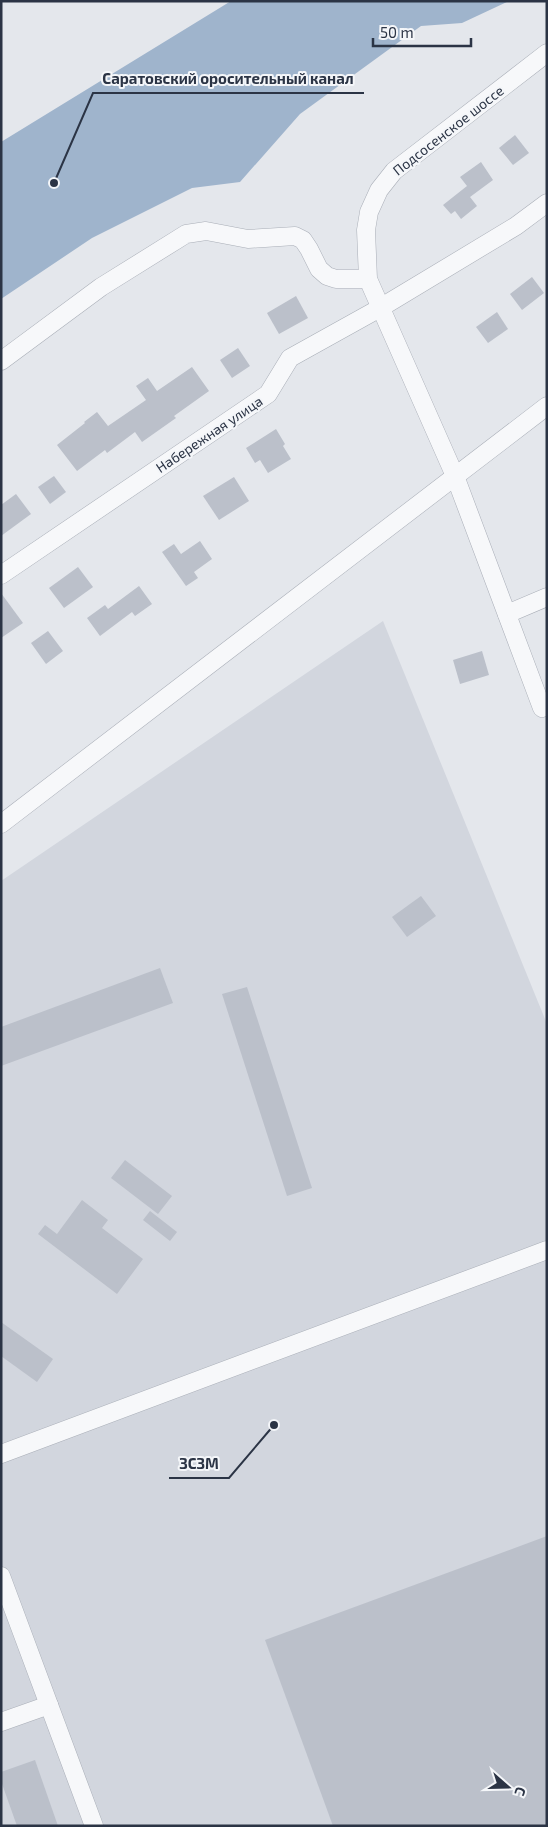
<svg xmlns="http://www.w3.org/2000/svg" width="548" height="1827" font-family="'Exo 2',sans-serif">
<rect width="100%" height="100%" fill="#e4e7ec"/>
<path fill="#d2d6de" d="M383 621 547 1024V1826H1V881Z"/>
<path fill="#9fb4cc" d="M231 1H509L462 23 421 26 300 114 240 182 192 188 92 238 1 299V142Z"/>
<g fill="#bbc0ca">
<path d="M515 135 529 153 513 165 499 148Z"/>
<path d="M481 162 493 180 470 197 477 206 461 219 455 211 451 214 443 205 467 186 460 177Z"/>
<path d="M532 277 544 293 522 310 510 294Z"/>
<path d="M296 296 308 318 279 334 267 313Z"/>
<path d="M497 312 508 329 488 343 476 327Z"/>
<path d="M238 348 250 366 232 378 220 360Z"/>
<path d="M192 367 209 391 174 416 176 418 142 442 135 432 107 453 105 450 77 471 57 445 85 423 84 422 97 412 108 426 146 400 136 386 148 378 157 391Z"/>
<path d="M276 429 285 444 283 446 291 459 268 473 260 460 255 463 246 448Z"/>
<path d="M54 476 66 492 50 504 38 487Z"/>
<path d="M234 477 249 501 219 520 203 496Z"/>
<path d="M16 494 31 514 1 536V505Z"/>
<path d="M200 541 212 559 194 572 198 578 186 586 162 552 174 544 181 554Z"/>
<path d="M78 567 93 587 64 608 49 588Z"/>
<path d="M139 586 152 604 135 616 132 612 100 636 87 618 105 605 108 609Z"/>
<path d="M1 593 23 623 1 638Z"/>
<path d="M48 631 63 651 46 664 31 643Z"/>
<path d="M482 651 489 675 460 684 453 660Z"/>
<path d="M421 896 436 916 407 937 392 917Z"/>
<path d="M160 968 173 1003 1 1066V1027Z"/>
<path d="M247 987 312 1188 287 1196 222 994Z"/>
<path d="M125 1160 172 1196 158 1214 111 1178Z"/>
<path d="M82 1200 108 1220 102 1228 143 1259 117 1294 38 1234 45 1225 57 1234Z"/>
<path d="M150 1211 177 1232 170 1241 143 1220Z"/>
<path d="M1 1322 53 1359 37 1382 1 1356Z"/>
<path d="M547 1536V1826H333L265 1640Z"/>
<path d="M35 1760 58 1826H17L1 1781V1772Z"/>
</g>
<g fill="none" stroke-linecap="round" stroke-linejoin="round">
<defs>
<g id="minor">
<path d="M1 361 101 287 186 234 206 231 248 239 295 236 303 240 309 249 319 269 327 276 336 279H368"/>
<path d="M1 575 268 394 290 358 380 308 516 226 547 203"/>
<path d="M507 614 547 597"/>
<path d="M542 708 455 476 368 279 366 230 369 212 379 190 394 171 547 53"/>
<path d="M1 824 547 406"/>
<path d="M1 1454 547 1250"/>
<path d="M1 1576 94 1826"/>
<path d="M1 1722 49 1705"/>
</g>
</defs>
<use href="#minor" stroke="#a9aeb7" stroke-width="19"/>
<use href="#minor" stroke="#f7f8fa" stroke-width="18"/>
</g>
<g text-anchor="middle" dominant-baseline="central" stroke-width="4" stroke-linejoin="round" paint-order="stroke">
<g font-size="14" fill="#2b3445" stroke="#f4f6f9">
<text transform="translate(448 130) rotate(-38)">Подсосенское шоссе</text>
<text transform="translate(209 434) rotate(-34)">Набережная улица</text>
</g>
</g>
<path fill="none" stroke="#2b3445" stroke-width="2" d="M54 183L93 93H364M274 1425L229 1478H169"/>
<g fill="#2b3445" stroke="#f4f6f9" stroke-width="2">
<circle cx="54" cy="183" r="5"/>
<circle cx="274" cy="1425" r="5"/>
</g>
<g font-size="15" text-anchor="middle" font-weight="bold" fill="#2b3445" stroke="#f4f6f9" stroke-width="4" stroke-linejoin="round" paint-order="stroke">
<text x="228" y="84">Саратовский оросительный канал</text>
<text x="199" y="1469">ЗСЗМ</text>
</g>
<rect width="548" height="1827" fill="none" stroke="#2b3445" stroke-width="5"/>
<g transform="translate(508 1787) rotate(110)" stroke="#f4f6f9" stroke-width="4" paint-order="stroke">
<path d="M0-4L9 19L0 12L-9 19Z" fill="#2b3445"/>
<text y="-8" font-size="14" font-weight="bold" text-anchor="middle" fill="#2b3445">С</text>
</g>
<path d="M373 38v8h98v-8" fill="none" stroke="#2b3445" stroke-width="2.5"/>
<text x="380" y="38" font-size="15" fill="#2b3445" stroke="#f4f6f9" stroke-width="4" paint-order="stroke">50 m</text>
</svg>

● ● ● ●

◆ DIRECTIONS ◆
Wherever a picture appears in the records, omit it, and transcribe everything else exactly.

◆ ANSWER BELOW ◆
<svg xmlns="http://www.w3.org/2000/svg" width="548" height="1827" font-family="'Exo 2',sans-serif">
<rect width="100%" height="100%" fill="#e4e7ec"/>
<path fill="#d2d6de" d="M383 621 547 1024V1826H1V881Z"/>
<path fill="#9fb4cc" d="M231 1H509L462 23 421 26 300 114 240 182 192 188 92 238 1 299V142Z"/>
<g fill="#bbc0ca">
<path d="M515 135 529 153 513 165 499 148Z"/>
<path d="M481 162 493 180 470 197 477 206 461 219 455 211 451 214 443 205 467 186 460 177Z"/>
<path d="M532 277 544 293 522 310 510 294Z"/>
<path d="M296 296 308 318 279 334 267 313Z"/>
<path d="M497 312 508 329 488 343 476 327Z"/>
<path d="M238 348 250 366 232 378 220 360Z"/>
<path d="M192 367 209 391 174 416 176 418 142 442 135 432 107 453 105 450 77 471 57 445 85 423 84 422 97 412 108 426 146 400 136 386 148 378 157 391Z"/>
<path d="M276 429 285 444 283 446 291 459 268 473 260 460 255 463 246 448Z"/>
<path d="M54 476 66 492 50 504 38 487Z"/>
<path d="M234 477 249 501 219 520 203 496Z"/>
<path d="M16 494 31 514 1 536V505Z"/>
<path d="M200 541 212 559 194 572 198 578 186 586 162 552 174 544 181 554Z"/>
<path d="M78 567 93 587 64 608 49 588Z"/>
<path d="M139 586 152 604 135 616 132 612 100 636 87 618 105 605 108 609Z"/>
<path d="M1 593 23 623 1 638Z"/>
<path d="M48 631 63 651 46 664 31 643Z"/>
<path d="M482 651 489 675 460 684 453 660Z"/>
<path d="M421 896 436 916 407 937 392 917Z"/>
<path d="M160 968 173 1003 1 1066V1027Z"/>
<path d="M247 987 312 1188 287 1196 222 994Z"/>
<path d="M125 1160 172 1196 158 1214 111 1178Z"/>
<path d="M82 1200 108 1220 102 1228 143 1259 117 1294 38 1234 45 1225 57 1234Z"/>
<path d="M150 1211 177 1232 170 1241 143 1220Z"/>
<path d="M1 1322 53 1359 37 1382 1 1356Z"/>
<path d="M547 1536V1826H333L265 1640Z"/>
<path d="M35 1760 58 1826H17L1 1781V1772Z"/>
</g>
<g fill="none" stroke-linecap="round" stroke-linejoin="round">
<defs>
<g id="minor">
<path d="M1 361 101 287 186 234 206 231 248 239 295 236 303 240 309 249 319 269 327 276 336 279H368"/>
<path d="M1 575 268 394 290 358 380 308 516 226 547 203"/>
<path d="M507 614 547 597"/>
<path d="M542 708 455 476 368 279 366 230 369 212 379 190 394 171 547 53"/>
<path d="M1 824 547 406"/>
<path d="M1 1454 547 1250"/>
<path d="M1 1576 94 1826"/>
<path d="M1 1722 49 1705"/>
</g>
</defs>
<use href="#minor" stroke="#a9aeb7" stroke-width="19"/>
<use href="#minor" stroke="#f7f8fa" stroke-width="18"/>
</g>
<g text-anchor="middle" dominant-baseline="central" stroke-width="4" stroke-linejoin="round" paint-order="stroke">
<g font-size="14" fill="#2b3445" stroke="#f4f6f9">
<text transform="translate(448 130) rotate(-38)">Подсосенское шоссе</text>
<text transform="translate(209 434) rotate(-34)">Набережная улица</text>
</g>
</g>
<path fill="none" stroke="#2b3445" stroke-width="2" d="M54 183L93 93H364M274 1425L229 1478H169"/>
<g fill="#2b3445" stroke="#f4f6f9" stroke-width="2">
<circle cx="54" cy="183" r="5"/>
<circle cx="274" cy="1425" r="5"/>
</g>
<g font-size="15" text-anchor="middle" font-weight="bold" fill="#2b3445" stroke="#f4f6f9" stroke-width="4" stroke-linejoin="round" paint-order="stroke">
<text x="228" y="84">Саратовский оросительный канал</text>
<text x="199" y="1469">ЗСЗМ</text>
</g>
<rect width="548" height="1827" fill="none" stroke="#2b3445" stroke-width="5"/>
<g transform="translate(508 1787) rotate(110)" stroke="#f4f6f9" stroke-width="4" paint-order="stroke">
<path d="M0-4L9 19L0 12L-9 19Z" fill="#2b3445"/>
<text y="-8" font-size="14" font-weight="bold" text-anchor="middle" fill="#2b3445">С</text>
</g>
<path d="M373 38v8h98v-8" fill="none" stroke="#2b3445" stroke-width="2.5"/>
<text x="380" y="38" font-size="15" fill="#2b3445" stroke="#f4f6f9" stroke-width="4" paint-order="stroke">50 m</text>
</svg>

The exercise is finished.